Beberapa waktu lalu Petrus sempat mempertanyakan pemeriksaan Beni oleh KPK. Ia heran tukang cukur langganan Enembe menjadi saksi KPK.
"Selama menjadi tukang cukur, tahu kah di mana LE simpan duitnya?" kata Bala menirukan pertanyaan penyidik saat Beni diperiksa KPK.
"Tapi tukang cukur bilang tidak tahu. Ditanya lagi apakah uangnya taruh di lemari? Tukang cukur bilang tidak tahu," sambung dia.
Bala menyebut, tukang cukur ini berdomisili di Bogor. Ia bahkan dipanggil ke Papua untuk mencukur rambut Lukas Enembe.
"Standar saja, ada kalanya 100 ribu," ujar Bala soal bayarannya.
"Tukang cukurnya sejak tahun 2001 saat LE masih Wabup Puncak Jaya, hingga kini dan sudah dianggap keluarga," ungkapnya.
Secara terpisah, KPK membenarkan soal Beni yang menjadi salah satu saksi dalam kasus Enembe. Beni diduga mengetahui soal aliran uang sang gubernur.

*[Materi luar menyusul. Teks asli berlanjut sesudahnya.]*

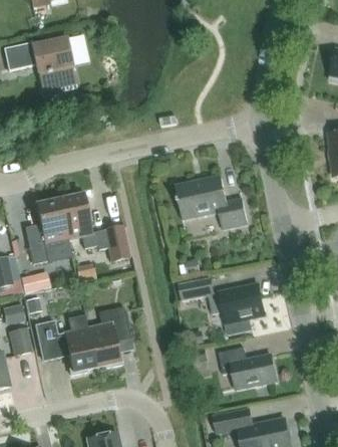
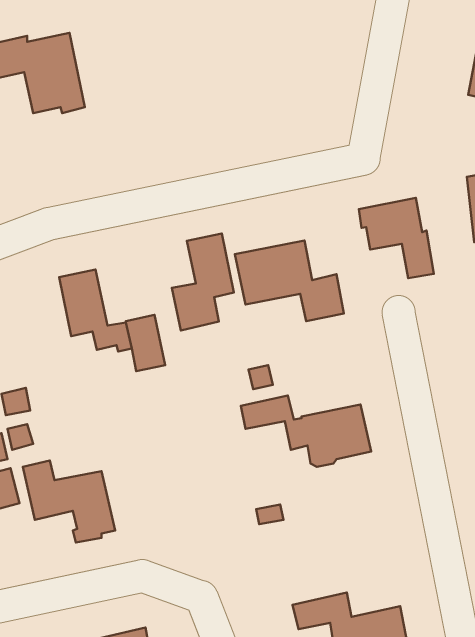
building: none -> [359,198,434,278]
building: [26,199,67,263] -> [172,233,234,330]
building: [87,305,129,368] -> none
building: [219,346,277,389] -> none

Bahkan, KPK mendapat informasi bahwa Lukas Enembe pernah memerintahkan Beni pergi ke Singapura. Belum ada penjelasan lebih lanjut soal tujuan perintah tersebut.
"Saksi dimaksud kemudian didalami pengetahuannya antara lain terkait dengan dugaan ada perintah tersangka LE untuk ke Singapura," kata plt juru bicara KPK, Ali Fikri.
Terkait Singapura, Lukas Enembe disebut pernah bermain kasino di sana. Menurut pengacara Enembe lainnya, Renwarin, kliennya saat itu hanya sekadar berlibur saja.
Meski demikian, Renwarin membantah bahwa Lukas pernah menyetor uang hingga Rp 560 miliar kasino. PPATK yang mengungkap soal adanya setoran itu.
"Pak Lukas, itu kasino itu, kan, dia pergi berlibur dan memang, apa, main. Tapi bukan jumlah se-fantastis sekian miliar," kata Renwarin saat dihubungi, Rabu (21/9).
Dalam kasusnya, Lukas Enembe ialah tersangka kasus dugaan suap proyek yang bersumber dari APBD Papua. Ia diduga menerima suap hingga Rp 1 miliar.
Lukas diduga menerima suap Rijatono Lakka selaku Direktur PT Tabi Bangun Papua. Suap itu diduga diberikan karena Lukas menyetujui pengerjaan sejumlah proyek oleh perusahaan Rijatono.
Lukas Enembe juga diduga menerima gratifikasi terkait jabatannya. Perhitungan awal, nilainya mencapai Rp 10 miliar.